Adult ESL teachers aren’t decorating like elementary teachers (thank god), but we ARE hoarders. Stacks of handouts, multiple textbooks, storybooks, old magazines, teaching props for that one activity. We try to accumulate materials for every possible scenario.
Instead of packing your classroom full of eye-catching displays and organization supplies, make less be more. Say no to that obsessive little consumer in your brain that demands something colorful from Target to be “happy.”
After all, your students already have a million things competing for their attention. Their phones alone are a constant distraction. They don’t need you drowning in supplies too.
You don’t need seventeen different activity types if you master three that actually work. You don’t need backup materials for your backup materials.
Besides, your adult students aren’t motivated by cute decor or perfectly organized binders. They’re motivated by feeling seen, challenged, and supported. None of that requires carrying around a rolling suitcase full of teaching supplies or a Pinterest-perfect classroom.

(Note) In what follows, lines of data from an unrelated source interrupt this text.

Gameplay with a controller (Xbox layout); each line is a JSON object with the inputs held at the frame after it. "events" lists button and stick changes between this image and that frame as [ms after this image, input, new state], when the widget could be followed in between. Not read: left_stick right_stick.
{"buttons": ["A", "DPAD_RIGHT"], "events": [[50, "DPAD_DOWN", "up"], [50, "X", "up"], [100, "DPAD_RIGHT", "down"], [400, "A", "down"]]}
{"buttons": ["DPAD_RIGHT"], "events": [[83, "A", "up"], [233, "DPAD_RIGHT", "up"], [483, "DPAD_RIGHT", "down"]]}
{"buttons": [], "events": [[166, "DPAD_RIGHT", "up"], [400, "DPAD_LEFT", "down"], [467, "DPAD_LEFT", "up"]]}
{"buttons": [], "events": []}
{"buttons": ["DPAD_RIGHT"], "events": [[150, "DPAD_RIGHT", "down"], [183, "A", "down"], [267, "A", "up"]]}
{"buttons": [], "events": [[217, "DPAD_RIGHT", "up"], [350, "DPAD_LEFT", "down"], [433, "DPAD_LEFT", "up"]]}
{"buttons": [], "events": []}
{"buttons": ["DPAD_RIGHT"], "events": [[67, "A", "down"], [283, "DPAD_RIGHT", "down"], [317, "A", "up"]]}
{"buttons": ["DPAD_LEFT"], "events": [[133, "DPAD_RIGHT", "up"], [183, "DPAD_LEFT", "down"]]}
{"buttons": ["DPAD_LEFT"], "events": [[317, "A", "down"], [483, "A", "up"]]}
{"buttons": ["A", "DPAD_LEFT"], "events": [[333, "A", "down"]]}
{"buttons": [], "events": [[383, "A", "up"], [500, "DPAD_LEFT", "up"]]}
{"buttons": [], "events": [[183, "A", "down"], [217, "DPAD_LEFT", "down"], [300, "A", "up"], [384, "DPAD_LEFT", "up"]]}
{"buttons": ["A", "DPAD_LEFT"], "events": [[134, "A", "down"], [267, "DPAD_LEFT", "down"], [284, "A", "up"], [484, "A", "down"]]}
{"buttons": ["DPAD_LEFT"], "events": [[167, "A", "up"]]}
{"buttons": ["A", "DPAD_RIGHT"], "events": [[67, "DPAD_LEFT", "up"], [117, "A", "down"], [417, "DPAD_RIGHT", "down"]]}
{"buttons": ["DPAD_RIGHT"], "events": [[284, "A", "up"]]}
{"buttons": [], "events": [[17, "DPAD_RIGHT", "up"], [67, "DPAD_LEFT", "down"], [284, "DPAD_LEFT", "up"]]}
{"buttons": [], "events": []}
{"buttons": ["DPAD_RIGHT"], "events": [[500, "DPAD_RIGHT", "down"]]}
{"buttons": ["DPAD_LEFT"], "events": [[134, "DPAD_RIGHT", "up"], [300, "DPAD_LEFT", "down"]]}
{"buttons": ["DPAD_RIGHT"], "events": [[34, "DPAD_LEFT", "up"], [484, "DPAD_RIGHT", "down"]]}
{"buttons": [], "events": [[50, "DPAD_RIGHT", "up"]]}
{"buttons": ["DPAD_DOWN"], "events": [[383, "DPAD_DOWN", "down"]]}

REASON #3: They’ll remember how you made them feel, not what you put on the classroom walls.
When I think back to my own teachers, elementary through high school, I can’t remember what materials they used. Not one handout or even visual aid. Sure, I remember the heat that came off the overhead projector, but anything that was shown on it? Nope. I learned a lot, but what stayed with me? How my teachers made me feel and whether they saw me and whether they cared.
Also? Teachers don’t get paid enough. You know it. I know it. That’s not changing anytime soon.
So resist the urge to fund your teaching life out of your own pocket. I’m just here to tell you that it’s a grand, freeing feeling to let go and spend more time on connections with students rather than the appearance of a classroom. Save that money for something that serves YOU as a person, not a teacher.
Right or wrong, this approach has been freeing for me. Less stuff to manage means more energy for the teaching that truly matters.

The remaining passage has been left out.